On the domestic front, the cancer continues to make its presence known. The bladder is sore, PU'ing is difficult and painful, and dipstick testing confirms the presence of blood, protein and leucocytes, probably all a result of the vicious inflammation induced by the DXT. I continue to feel nausea, with reduced appetite, and have lost weight. Only three more treatment days, thankfully!


Thursday, 27 December 2018

Happy Birthday To Me

Eds brings the cake
My birthday and three quarters of the way through the DXT ceremony. A number of visitors came to cheer me on, including the Great X with son Matthew and his new partner Rosie, and Mary-Anne and Sam and their two girls. Sam told some wonderful tales, such as the report on the Hundon Facebook page that a local burglar had been caught and would be sentenced in the new year. This brought a number of comments, including one from the burglar himself who said, "I didn't do it. You'll regret this when they find me not guilty!"

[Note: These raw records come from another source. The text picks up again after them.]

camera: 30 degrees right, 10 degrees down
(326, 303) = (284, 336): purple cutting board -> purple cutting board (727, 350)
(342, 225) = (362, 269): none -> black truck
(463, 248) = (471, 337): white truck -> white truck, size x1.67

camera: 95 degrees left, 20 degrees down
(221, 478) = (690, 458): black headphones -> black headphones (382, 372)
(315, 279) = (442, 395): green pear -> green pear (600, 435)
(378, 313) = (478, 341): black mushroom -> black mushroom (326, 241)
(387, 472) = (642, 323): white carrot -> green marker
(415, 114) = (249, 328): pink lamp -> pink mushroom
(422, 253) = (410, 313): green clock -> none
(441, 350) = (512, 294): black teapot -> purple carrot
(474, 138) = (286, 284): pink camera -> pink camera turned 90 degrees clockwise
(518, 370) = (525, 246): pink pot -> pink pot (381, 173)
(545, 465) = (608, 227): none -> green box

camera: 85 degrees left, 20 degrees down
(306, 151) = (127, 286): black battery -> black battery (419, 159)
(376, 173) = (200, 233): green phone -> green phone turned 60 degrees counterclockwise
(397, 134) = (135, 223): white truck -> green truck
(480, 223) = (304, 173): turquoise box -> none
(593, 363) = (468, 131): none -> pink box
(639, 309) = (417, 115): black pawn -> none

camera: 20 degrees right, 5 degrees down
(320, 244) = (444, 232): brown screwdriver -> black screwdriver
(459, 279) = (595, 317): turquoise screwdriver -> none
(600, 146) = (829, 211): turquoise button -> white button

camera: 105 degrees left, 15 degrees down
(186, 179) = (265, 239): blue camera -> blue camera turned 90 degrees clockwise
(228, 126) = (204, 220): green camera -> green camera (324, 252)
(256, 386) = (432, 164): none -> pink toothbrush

Another of his stories was of a mate of his who was having a microwaved Christmas dinner for one. His wife had walked out, and his own mother helped her pack up the things and move them out. She went off with a new man, drained his bank account so he couldn't reinsure his van for work, and took his name off the school mailing list to prevent him ever attending things involving his children. Definitely a candidate for Alan's SAD (Society-for-Acrimonious-Divorce). 

Sam is good at topping stories. Ann mentioned a friend of hers who had a strong odour, whom they used to call Bo. She thought it was a compliment referring to Bo Derek, even when her work mates left antiperspirants and talcum powder in her drawer. But Sam found one of his work mates shaving in his wing mirror. Another candidate for SAD, his wife had also thrown him out (the mate, not Sam), and he was having to sleep in his car. He smelt so bad he was banned from the bookmakers!

Please add any comments if 2018 has a special memory for you too
Mail to: grandad.john@2from.com

Wednesday, 5 December 2018

Burn the Witch!

Lining up the lasers
The day began cold, with heavy cloud leaving the sky still dark at 8 o'clock and wet with clinging drizzle. Cancer is like a wicked witch working evil within. And like witches of old, the evil must be burnt out. Let the fire begin!

The first ritual burning began at Addenbrooke's Hospital this morning. I stopped in a lay-by en route, to take the ten vitamin B3 tablets I am instructed to take one hour before the appointed time. Then I am stripped to my underpants to expose my tattoo spots, and laid on a cold steel slab. The oxygen mask is fitted across my face, and the laser guide beams turned on. I am moved and poked to manoeuvre me into position, then everyone leaves and a siren sounds to warn of radiation danger. The machine thuds to life, and cold air from the cooling fans adds to the discomfort. To the sound of loud bleeps, the whole thing begins to turn round me, blasting the bladder from different angles. Opening my eyes is highly disorientating; the optical illusion is so strong that it seems to be me that is rotating, rather than the machine, making me dizzy, certain that the table itself is tilting and will tip me off. So I keep my eyes closed, or stare through the gaps to the ceiling of the room rather than at the machine. Then there is silence, and a voice says "that's all done," and they release me from the straps and let me down.

Many people waiting for this treatment seemed to be alone; it was strange to think we all have cancer in common. But I was so glad that Ann and Edwin had come with me. They steadied me as I left, and gave comfort that I was not alone, and we would get through this together.